Woodliff v. California Ins. Guarantee Ass'n

Decision Date07 August 2003
Docket NumberNo. B160114.,B160114.
Citation3 Cal.Rptr.3d 1,110 Cal.App.4th 1690
CourtCalifornia Court of Appeals Court of Appeals
PartiesArch WOODLIFF, Plaintiff and Appellant, v. CALIFORNIA INSURANCE GUARANTEE ASSOCIATION, Defendant and Respondent.

CHARLES S. VOGEL, P.J.

INTRODUCTION

This appeal raises a question of the first impression about the obligation of the California Insurance Guarantee Association (CIGA). The specific issue is whether CIGA is required to pay the claim of an insured of an insolvent insurer when the claim is based upon a judgment the insured obtained against the insurer prior to insolvency for breach of the contractual duty to defend. The judgment reflects the amount the insured paid for legal representation to defend himself after the insurer declined his tender.
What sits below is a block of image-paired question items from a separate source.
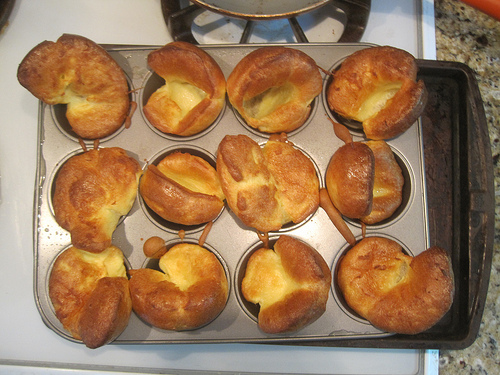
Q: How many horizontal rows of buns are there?
A: 3.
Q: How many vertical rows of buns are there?
A: 4.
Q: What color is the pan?
A: Silver.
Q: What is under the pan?
A: Baking sheet.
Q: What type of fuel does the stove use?
A: Gas.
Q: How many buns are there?
A: 12.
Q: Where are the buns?
A: In the pan.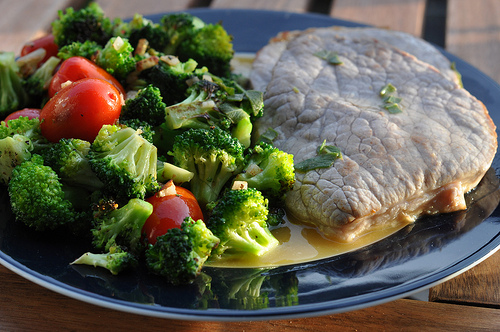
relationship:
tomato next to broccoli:
[39, 81, 122, 141] [120, 84, 165, 127]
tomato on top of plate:
[39, 81, 122, 141] [1, 9, 498, 321]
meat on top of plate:
[440, 186, 469, 216] [1, 9, 498, 321]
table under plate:
[1, 2, 499, 329] [1, 9, 498, 321]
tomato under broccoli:
[141, 183, 205, 239] [90, 126, 160, 198]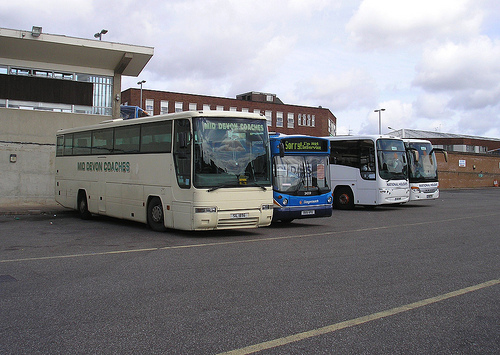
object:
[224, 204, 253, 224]
licence plate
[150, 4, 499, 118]
sky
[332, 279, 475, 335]
line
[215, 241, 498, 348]
road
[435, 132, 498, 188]
building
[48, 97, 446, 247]
buses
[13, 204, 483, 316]
parking lot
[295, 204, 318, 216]
licence plate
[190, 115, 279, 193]
windshield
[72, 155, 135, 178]
name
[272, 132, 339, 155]
digital window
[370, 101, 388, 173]
street lamp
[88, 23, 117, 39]
lights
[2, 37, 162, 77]
roof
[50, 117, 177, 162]
window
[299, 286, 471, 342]
line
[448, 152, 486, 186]
wall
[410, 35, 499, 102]
clouds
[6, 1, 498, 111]
sky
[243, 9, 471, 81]
clouds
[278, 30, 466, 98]
sky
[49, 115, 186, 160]
windows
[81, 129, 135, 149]
window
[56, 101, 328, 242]
vehicle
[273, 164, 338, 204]
window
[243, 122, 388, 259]
vehicle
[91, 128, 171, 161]
window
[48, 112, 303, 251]
bus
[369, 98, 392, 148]
light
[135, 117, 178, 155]
window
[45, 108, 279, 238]
vehicle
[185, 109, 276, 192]
window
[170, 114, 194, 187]
window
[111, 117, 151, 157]
window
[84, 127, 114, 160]
window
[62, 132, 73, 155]
window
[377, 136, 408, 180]
window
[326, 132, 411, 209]
vehicle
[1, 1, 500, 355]
daytime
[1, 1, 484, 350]
scene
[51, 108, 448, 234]
row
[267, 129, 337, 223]
bus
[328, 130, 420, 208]
bus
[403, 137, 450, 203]
bus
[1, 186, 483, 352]
street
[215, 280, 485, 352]
line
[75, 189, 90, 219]
tire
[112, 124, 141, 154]
window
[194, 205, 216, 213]
headlight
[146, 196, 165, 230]
tire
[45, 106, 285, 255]
bus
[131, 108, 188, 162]
window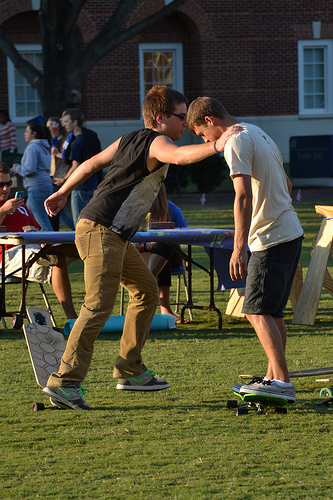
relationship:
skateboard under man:
[246, 396, 289, 412] [182, 84, 298, 394]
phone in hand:
[219, 277, 241, 289] [216, 253, 247, 282]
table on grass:
[168, 233, 197, 246] [188, 356, 223, 372]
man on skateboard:
[182, 84, 298, 394] [246, 396, 289, 412]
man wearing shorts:
[182, 84, 298, 394] [236, 258, 300, 309]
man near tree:
[182, 84, 298, 394] [38, 8, 124, 96]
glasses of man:
[167, 114, 190, 121] [182, 84, 298, 394]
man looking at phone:
[182, 84, 298, 394] [219, 277, 241, 289]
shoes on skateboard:
[47, 372, 180, 416] [246, 396, 289, 412]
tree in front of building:
[38, 8, 124, 96] [230, 6, 279, 115]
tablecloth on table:
[14, 232, 50, 256] [168, 233, 197, 246]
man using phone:
[182, 84, 298, 394] [219, 277, 241, 289]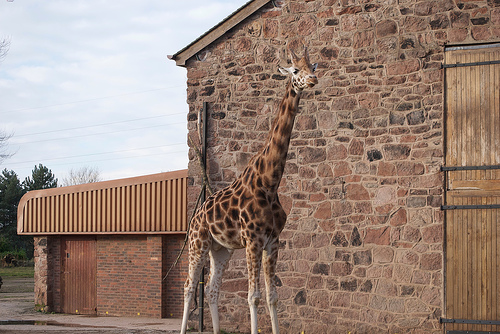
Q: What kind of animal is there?
A: Giraffe.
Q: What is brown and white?
A: The animal.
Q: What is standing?
A: The giraffe.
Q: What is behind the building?
A: Trees.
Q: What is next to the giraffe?
A: A rock building.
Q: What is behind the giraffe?
A: Building.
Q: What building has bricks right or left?
A: Left.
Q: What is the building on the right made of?
A: Stones.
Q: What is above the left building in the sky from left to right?
A: Power lines.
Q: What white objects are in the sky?
A: Clouds.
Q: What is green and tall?
A: Trees.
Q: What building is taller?
A: Right.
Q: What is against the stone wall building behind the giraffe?
A: Pole.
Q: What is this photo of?
A: A giraffe.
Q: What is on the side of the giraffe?
A: A wall.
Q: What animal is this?
A: Giraffe.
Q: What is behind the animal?
A: Stone building.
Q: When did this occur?
A: Daytime.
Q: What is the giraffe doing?
A: Standing.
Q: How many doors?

CIGA contended, and the trial court agreed, that it had no obligation to pay based upon subdivision (h) of Insurance Code section 1063.2.1 That provision provides: "`Covered claims' [for which CIGA is liable] shall not include any loss adjustment expenses, including adjustment fees and expenses, attorney fees and expenses, court costs, interest, and bond premiums, incurred prior to the appointment of a liquidator [for the insolvent insurer]." In a nutshell, CIGA's position and that of our dissenting colleague is that because the insured's judgment is to compensate him for attorney fees he incurred before the insurer became insolvent, the judgment and therefore the claim presented to CIGA is the functional equivalent of a claim for loss adjustment expenses for which CIGA is not liable.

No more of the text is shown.